Authors: Gallicchio L,  Moore LE,  Stevens VL,  Ahn J,  Albanes D,  Hartmuller V,  Setiawan VW,  Helzlsouer KJ,  Yang G,  Xiang YB,  Shu XO,  Snyder K,  Weinstein SJ,  Yu K,  Zeleniuch-Jacquotte A,  Zheng W,  Cai Q,  Campbell DS,  Chen Y,  Chow WH,  Horst RL,  Kolonel LN,  McCullough ML,  Purdue MP,  Koenig KL
Journal: Am J Epidemiol
Date: 2010 Jul 1
Branches: OEEB, NEB, BB, IIB
PubMed ID: 20562187
PMC ID: PMC2892538
Abstract: Although the kidney is a major organ for vitamin D metabolism, activity, and calcium-related homeostasis, little is known about whether this nutrient plays a role in the development or the inhibition of kidney cancer. To address this gap in knowledge, the authors examined the association between circulating 25-hydroxyvitamin D (25(OH)D) and kidney cancer within a large, nested case-control study developed as part of the Cohort Consortium Vitamin D Pooling Project of Rarer Cancers. Concentrations of 25(OH)D were measured from 775 kidney cancer cases and 775 age-, sex-, race-, and season-matched controls from 8 prospective cohort studies.
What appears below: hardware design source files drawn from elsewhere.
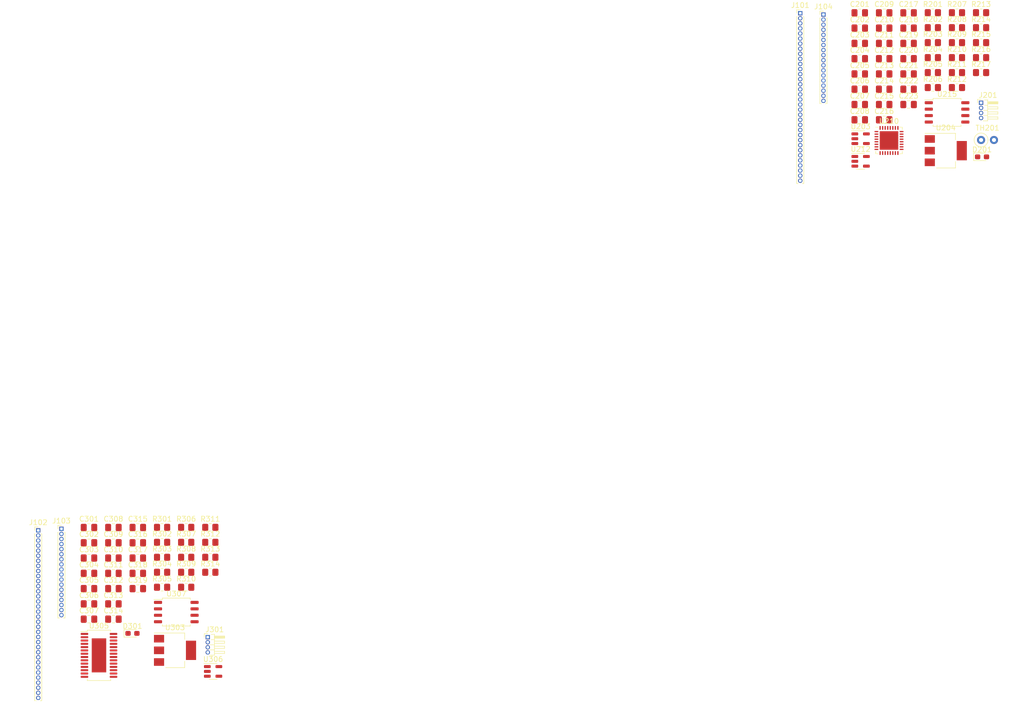
<source format=kicad_pcb>
(kicad_pcb (version 20221018) (generator pcbnew)

  (general
    (thickness 1.6)
  )

  (paper "A4")
  (layers
    (0 "F.Cu" signal)
    (31 "B.Cu" signal)
    (32 "B.Adhes" user "B.Adhesive")
    (33 "F.Adhes" user "F.Adhesive")
    (34 "B.Paste" user)
    (35 "F.Paste" user)
    (36 "B.SilkS" user "B.Silkscreen")
    (37 "F.SilkS" user "F.Silkscreen")
    (38 "B.Mask" user)
    (39 "F.Mask" user)
    (40 "Dwgs.User" user "User.Drawings")
    (41 "Cmts.User" user "User.Comments")
    (42 "Eco1.User" user "User.Eco1")
    (43 "Eco2.User" user "User.Eco2")
    (44 "Edge.Cuts" user)
    (45 "Margin" user)
    (46 "B.CrtYd" user "B.Courtyard")
    (47 "F.CrtYd" user "F.Courtyard")
    (48 "B.Fab" user)
    (49 "F.Fab" user)
    (50 "User.1" user)
    (51 "User.2" user)
    (52 "User.3" user)
    (53 "User.4" user)
    (54 "User.5" user)
    (55 "User.6" user)
    (56 "User.7" user)
    (57 "User.8" user)
    (58 "User.9" user)
  )

  (setup
    (pad_to_mask_clearance 0)
    (grid_origin 210.82 40.64)
    (pcbplotparams
      (layerselection 0x00010fc_ffffffff)
      (plot_on_all_layers_selection 0x0000000_00000000)
      (disableapertmacros false)
      (usegerberextensions false)
      (usegerberattributes true)
      (usegerberadvancedattributes true)
      (creategerberjobfile true)
      (dashed_line_dash_ratio 12.000000)
      (dashed_line_gap_ratio 3.000000)
      (svgprecision 4)
      (plotframeref false)
      (viasonmask false)
      (mode 1)
      (useauxorigin false)
      (hpglpennumber 1)
      (hpglpenspeed 20)
      (hpglpendiameter 15.000000)
      (dxfpolygonmode true)
      (dxfimperialunits true)
      (dxfusepcbnewfont true)
      (psnegative false)
      (psa4output false)
      (plotreference true)
      (plotvalue true)
      (plotinvisibletext false)
      (sketchpadsonfab false)
      (subtractmaskfromsilk false)
      (outputformat 1)
      (mirror false)
      (drillshape 0)
      (scaleselection 1)
      (outputdirectory "")
    )
  )

  (net 0 "")
  (net 1 "/TI_MSPM0L1306/DAC 1")
  (net 2 "/Nunoton_M0A23EC1AC/POCI")
  (net 3 "+3.3V")
  (net 4 "/Nunoton_M0A23EC1AC/SCLK")
  (net 5 "/Nunoton_M0A23EC1AC/PICO")
  (net 6 "/Nunoton_M0A23EC1AC/SDA")
  (net 7 "/Nunoton_M0A23EC1AC/SCL")
  (net 8 "/Nunoton_M0A23EC1AC/MCU_TX")
  (net 9 "/TI_MSPM0L1306/DAC 2")
  (net 10 "/Nunoton_M0A23EC1AC/5V")
  (net 11 "Net-(U201-GND)")
  (net 12 "/Nunoton_M0A23EC1AC/ADC12")
  (net 13 "/Nunoton_M0A23EC1AC/DAC 1")
  (net 14 "Net-(D201-K)")
  (net 15 "Net-(D201-A)")
  (net 16 "Net-(D301-K)")
  (net 17 "Net-(D301-A)")
  (net 18 "Net-(J201-Pin_2)")
  (net 19 "Net-(J201-Pin_3)")
  (net 20 "Net-(J301-Pin_2)")
  (net 21 "Net-(J301-Pin_3)")
  (net 22 "/TI_MSPM0L1306/PWM 1")
  (net 23 "/TI_MSPM0L1306/PWM 2")
  (net 24 "/Nunoton_M0A23EC1AC/MCU_RX")
  (net 25 "/TI_MSPM0L1306/OPA1.IN0+")
  (net 26 "/TI_MSPM0L1306/ADC12")
  (net 27 "/TI_MSPM0L1306/+5VP")
  (net 28 "/TI_MSPM0L1306/GND")
  (net 29 "Net-(J201-Pin_4)")
  (net 30 "Net-(U205-GND)")
  (net 31 "/Nunoton_M0A23EC1AC/PWM_CH0")
  (net 32 "/TI_MSPM0L1306/PA1")
  (net 33 "/TI_MSPM0L1306/COMPARE_0")
  (net 34 "/TI_MSPM0L1306/CAPTURE_0")
  (net 35 "/Nunoton_M0A23EC1AC/CS0")
  (net 36 "/TI_MSPM0L1306/PA12")
  (net 37 "/TI_MSPM0L1306/PA13")
  (net 38 "/TI_MSPM0L1306/PA14")
  (net 39 "/TI_MSPM0L1306/PA15")
  (net 40 "/TI_MSPM0L1306/OPA1.OUT")
  (net 41 "/TI_MSPM0L1306/OPA1.IN1-")
  (net 42 "/TI_MSPM0L1306/VREF-")
  (net 43 "/TI_MSPM0L1306/VREF+")
  (net 44 "/TI_MSPM0L1306/PA24")
  (net 45 "/Nunoton_M0A23EC1AC/PD.1")
  (net 46 "/Nunoton_M0A23EC1AC/PD.2")
  (net 47 "/Nunoton_M0A23EC1AC/PD.3")
  (net 48 "/Nunoton_M0A23EC1AC/CAN_TX")
  (net 49 "/Nunoton_M0A23EC1AC/CAN_RX")
  (net 50 "/Nunoton_M0A23EC1AC/TM0")
  (net 51 "/Nunoton_M0A23EC1AC/PD.5")
  (net 52 "/Nunoton_M0A23EC1AC/PD.6")
  (net 53 "Net-(U210-NRST)")
  (net 54 "/Nunoton_M0A23EC1AC/TM0_EXT")
  (net 55 "/Nunoton_M0A23EC1AC/ACMP0")
  (net 56 "Net-(U206-GND)")
  (net 57 "/Nunoton_M0A23EC1AC/PWM_BRAKE1")
  (net 58 "Net-(U208-GND)")
  (net 59 "Net-(U210-VCORE)")
  (net 60 "Net-(U203B-GND)")
  (net 61 "Net-(U213-GND)")
  (net 62 "Net-(U214-GND)")
  (net 63 "Net-(U210-PA26{slash}A1)")
  (net 64 "Net-(U215A-+)")
  (net 65 "Net-(U215B-V-)")
  (net 66 "/Nunoton_M0A23EC1AC/GND")
  (net 67 "Net-(U301-GND)")
  (net 68 "Net-(U305-PA.3{slash}_nRESET)")
  (net 69 "Net-(U302-GND)")
  (net 70 "Net-(U305-PB.6{slash}MCU_RX)")
  (net 71 "Net-(U307B-V-)")
  (net 72 "Net-(U307A-+)")
  (net 73 "Net-(U306B-GND)")
  (net 74 "Net-(J103-Pin_14)")
  (net 75 "Net-(U210-PA20{slash}SWCLK{slash}A6)")
  (net 76 "/TI_MSPM0L1306/POCI")
  (net 77 "/TI_MSPM0L1306/SCLK")
  (net 78 "/TI_MSPM0L1306/PICO")
  (net 79 "/TI_MSPM0L1306/SDA")
  (net 80 "/TI_MSPM0L1306/SCL")
  (net 81 "/TI_MSPM0L1306/TX")
  (net 82 "/TI_MSPM0L1306/RX")
  (net 83 "/TI_MSPM0L1306/CS0")
  (net 84 "+3.3VP")
  (net 85 "Net-(J301-Pin_4)")
  (net 86 "Net-(U210-PA19{slash}SWDIO)")
  (net 87 "Net-(U210-PA4)")
  (net 88 "Net-(U210-PA6)")
  (net 89 "Net-(U210-PA9)")
  (net 90 "Net-(U210-PA2{slash}ROSC)")
  (net 91 "Net-(U209-GND)")
  (net 92 "Net-(U210-PA25{slash}A2)")
  (net 93 "Net-(U305-PD.0)")
  (net 94 "Net-(U305-PC.3)")
  (net 95 "Net-(U305-PC.4)")
  (net 96 "Net-(U305-PB.4{slash}MCU_TX)")
  (net 97 "Net-(U305-PA.0{slash}ICE_DAT)")
  (net 98 "Net-(U305-PA.1{slash}_ICE_CLK)")
  (net 99 "Net-(U217-GND)")
  (net 100 "Net-(U210-PA3)")
  (net 101 "Net-(U210-PA22{slash}A4)")
  (net 102 "Net-(U210-PA27{slash}A0)")
  (net 103 "Net-(U305-PA.5)")
  (net 104 "Net-(U305-PC.0)")

  (footprint "Connector_PinHeader_1.00mm:PinHeader_1x34_P1.00mm_Vertical" (layer "F.Cu") (at 200.4305 19.034))

  (footprint "Resistor_SMD:R_0805_2012Metric_Pad1.20x1.40mm_HandSolder" (layer "F.Cu") (at 74.712 132.122))

  (footprint "Capacitor_SMD:C_0805_2012Metric_Pad1.18x1.45mm_HandSolder" (layer "F.Cu") (at 212.152 27.994))

  (footprint "Capacitor_SMD:C_0805_2012Metric_Pad1.18x1.45mm_HandSolder" (layer "F.Cu") (at 216.962 21.974))

  (footprint "Connector_PinHeader_1.00mm:PinHeader_1x04_P1.00mm_Horizontal" (layer "F.Cu") (at 83.712 141.952))

  (footprint "Capacitor_SMD:C_0805_2012Metric_Pad1.18x1.45mm_HandSolder" (layer "F.Cu") (at 69.932 129.382))

  (footprint "Package_SO:SOIC-8_5.275x5.275mm_P1.27mm" (layer "F.Cu") (at 229.352 38.574))

  (footprint "Capacitor_SMD:C_0805_2012Metric_Pad1.18x1.45mm_HandSolder" (layer "F.Cu") (at 65.122 135.402))

  (footprint "Capacitor_SMD:C_0805_2012Metric_Pad1.18x1.45mm_HandSolder" (layer "F.Cu") (at 60.312 123.362))

  (footprint "Capacitor_SMD:C_0805_2012Metric_Pad1.18x1.45mm_HandSolder" (layer "F.Cu") (at 216.962 34.014))

  (footprint "Capacitor_SMD:C_0805_2012Metric_Pad1.18x1.45mm_HandSolder" (layer "F.Cu") (at 221.772 27.994))

  (footprint "Resistor_SMD:R_0805_2012Metric_Pad1.20x1.40mm_HandSolder" (layer "F.Cu") (at 79.462 129.172))

  (footprint "Resistor_SMD:R_0805_2012Metric_Pad1.20x1.40mm_HandSolder" (layer "F.Cu") (at 79.462 123.272))

  (footprint "Capacitor_SMD:C_0805_2012Metric_Pad1.18x1.45mm_HandSolder" (layer "F.Cu") (at 69.932 126.372))

  (footprint "Connector_PinHeader_1.00mm:PinHeader_1x34_P1.00mm_Vertical" (layer "F.Cu") (at 50.312 120.918))

  (footprint "Resistor_SMD:R_0805_2012Metric_Pad1.20x1.40mm_HandSolder" (layer "F.Cu") (at 236.052 30.734))

  (footprint "Package_TO_SOT_SMD:SOT-23-5" (layer "F.Cu") (at 212.322 48.214))

  (footprint "Capacitor_SMD:C_0805_2012Metric_Pad1.18x1.45mm_HandSolder" (layer "F.Cu") (at 212.152 21.974))

  (footprint "Resistor_SMD:R_0805_2012Metric_Pad1.20x1.40mm_HandSolder" (layer "F.Cu") (at 79.462 126.222))

  (footprint "Capacitor_SMD:C_0805_2012Metric_Pad1.18x1.45mm_HandSolder" (layer "F.Cu") (at 216.962 31.004))

  (footprint "Package_TO_SOT_SMD:SOT-223-3_TabPin2" (layer "F.Cu") (at 229.102 46.114))

  (footprint "Resistor_SMD:R_0805_2012Metric_Pad1.20x1.40mm_HandSolder" (layer "F.Cu") (at 226.552 21.884))

  (footprint "Capacitor_SMD:C_0805_2012Metric_Pad1.18x1.45mm_HandSolder" (layer "F.Cu") (at 212.152 24.984))

  (footprint "Resistor_SMD:R_0805_2012Metric_Pad1.20x1.40mm_HandSolder" (layer "F.Cu") (at 236.052 27.784))

  (footprint "Connector_PinHeader_1.00mm:PinHeader_1x04_P1.00mm_Horizontal" (layer "F.Cu") (at 236.052 36.684))

  (footprint "Capacitor_SMD:C_0805_2012Metric_Pad1.18x1.45mm_HandSolder" (layer "F.Cu") (at 65.122 138.412))

  (footprint "Capacitor_SMD:C_0805_2012Metric_Pad1.18x1.45mm_HandSolder" (layer "F.Cu") (at 221.772 37.024))

  (footprint "Capacitor_SMD:C_0805_2012Metric_Pad1.18x1.45mm_HandSolder" (layer "F.Cu") (at 216.962 27.994))

  (footprint "Capacitor_SMD:C_0805_2012Metric_Pad1.18x1.45mm_HandSolder" (layer "F.Cu") (at 69.932 123.362))

  (footprint "Capacitor_SMD:C_0805_2012Metric_Pad1.18x1.45mm_HandSolder" (layer "F.Cu") (at 216.962 40.034))

  (footprint "Resistor_SMD:R_0805_2012Metric_Pad1.20x1.40mm_HandSolder" (layer "F.Cu") (at 74.712 129.172))

  (footprint "Resistor_SMD:R_0805_2012Metric_Pad1.20x1.40mm_HandSolder" (layer "F.Cu") (at 84.212 120.322))

  (footprint "Resistor_SMD:R_0805_2012Metric_Pad1.20x1.40mm_HandSolder" (layer "F.Cu") (at 79.462 132.122))

  (footprint "Capacitor_SMD:C_0805_2012Metric_Pad1.18x1.45mm_HandSolder" (layer "F.Cu") (at 65.122 120.352))

  (footprint "Resistor_SMD:R_0805_2012Metric_Pad1.20x1.40mm_HandSolder" (layer "F.Cu") (at 231.302 18.934))

  (footprint "Capacitor_SMD:C_0805_2012Metric_Pad1.18x1.45mm_HandSolder" (layer "F.Cu") (at 60.312 126.372))

  (footprint "Capacitor_SMD:C_0805_2012Metric_Pad1.18x1.45mm_HandSolder" (layer "F.Cu") (at 212.152 31.004))

  (footprint "Package_TO_SOT_SMD:SOT-23-5" (layer "F.Cu") (at 212.322 43.764))

  (footprint "Capacitor_SMD:C_0805_2012Metric_Pad1.18x1.45mm_HandSolder" (layer "F.Cu") (at 69.932 120.352))

  (footprint "Capacitor_SMD:C_0805_2012Metric_Pad1.18x1.45mm_HandSolder" (layer "F.Cu") (at 221.772 18.964))

  (footprint "Capacitor_SMD:C_0805_2012Metric_Pad1.18x1.45mm_HandSolder" (layer "F.Cu") (at 65.122 132.392))

  (footprint "Capacitor_SMD:C_0805_2012Metric_Pad1.18x1.45mm_HandSolder" (layer "F.Cu") (at 221.772 31.004))

  (footprint "Capacitor_SMD:C_0805_2012Metric_Pad1.18x1.45mm_HandSolder" (layer "F.Cu") (at 65.122 123.362))

  (footprint "Capacitor_SMD:C_0805_2012Metric_Pad1.18x1.45mm_HandSolder" (layer "F.Cu") (at 60.312 132.392))

  (footprint "Capacitor_SMD:C_0805_2012Metric_Pad1.18x1.45mm_HandSolder" (layer "F.Cu") (at 60.312 129.382))

  (footprint "Resistor_SMD:R_0805_2012Metric_Pad1.20x1.40mm_HandSolder" (layer "F.Cu") (at 236.052 18.934))

  (footprint "Resistor_SMD:R_0805_2012Metric_Pad1.20x1.40mm_HandSolder" (layer "F.Cu") (at 236.052 21.884))

  (footprint "Package_SO:TSSOP-28-1EP_4.4x9.7mm_P0.65mm_EP2.85x6.7mm" (layer "F.Cu")
    (tstamp 97d4a7cc-b299-4f6f-ba26-0673b3c0c559)
    (at 62.282 145.542)
    (descr "TSSOP, 28 Pin (JEDEC MO-153 Var AET Pkg.Code U28E-4 https://pdfserv.maximintegrated.com/package_dwgs/21-0108.PDF), generated with kicad-footprint-generator ipc_gullwing_generator.py")
    (tags "TSSOP SO")
    (property "Partnumber" " TSSOP 28 (4.4x9.7x1.0 mm)")
    (property "Sheetfile" "M0A23EC1AC.kicad_sch")
    (property "Sheetname" "Nunoton_M0A23EC1AC")
    (path "/dbdab9c4-90a3-4f35-8ff2-47356432f82b/2e176e6c-a4e5-4c0b-9721-76b49feda809")
    (attr smd)
    (fp_text reference "U305" (at 0 -5.8) (layer "F.SilkS")
        (effects (font (size 1 1) (thickness 0.15)))
      (tstamp ad238848-071b-4a19-948f-d348485e984d)
    )
    (fp_text value "M0A23EC1AC" (at 0 5.8) (layer "F.Fab")
        (effects (font (size 1 1) (thickness 0.15)))
      (tstamp 61ba4f91-552e-4016-9ec6-82dacc92bcc6)
    )
    (fp_text user "${REFERENCE}" (at 0 0) (layer "F.Fab")
        (effects (font (size 1 1) (thickness 0.15)))
      (tstamp c3da1f62-e981-41d3-9d91-f004db4c15d4)
    )
    (fp_line (start -2.31 -4.96) (end -2.31 -4.685)
      (stroke (width 0.12) (type solid)) (layer "F.SilkS") (tstamp f07b5919-1492-440a-9c61-d69db64c4ed7))
    (fp_line (sta
... [182027 chars truncated]
</source>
Overall, neither low nor high concentrations of circulating 25(OH)D were significantly associated with kidney cancer risk. Although the data showed a statistically significant decreased risk for females (odds ratio = 0.31, 95% confidence interval: 0.12, 0.85) with 25(OH)D concentrations of > or =75 nmol/L, the linear trend was not statistically significant and the number of cases in this category was small (n = 14). The findings from this consortium-based study do not support the hypothesis that vitamin D is inversely associated with the risk of kidney cancer overall or with renal cell carcinoma specifically.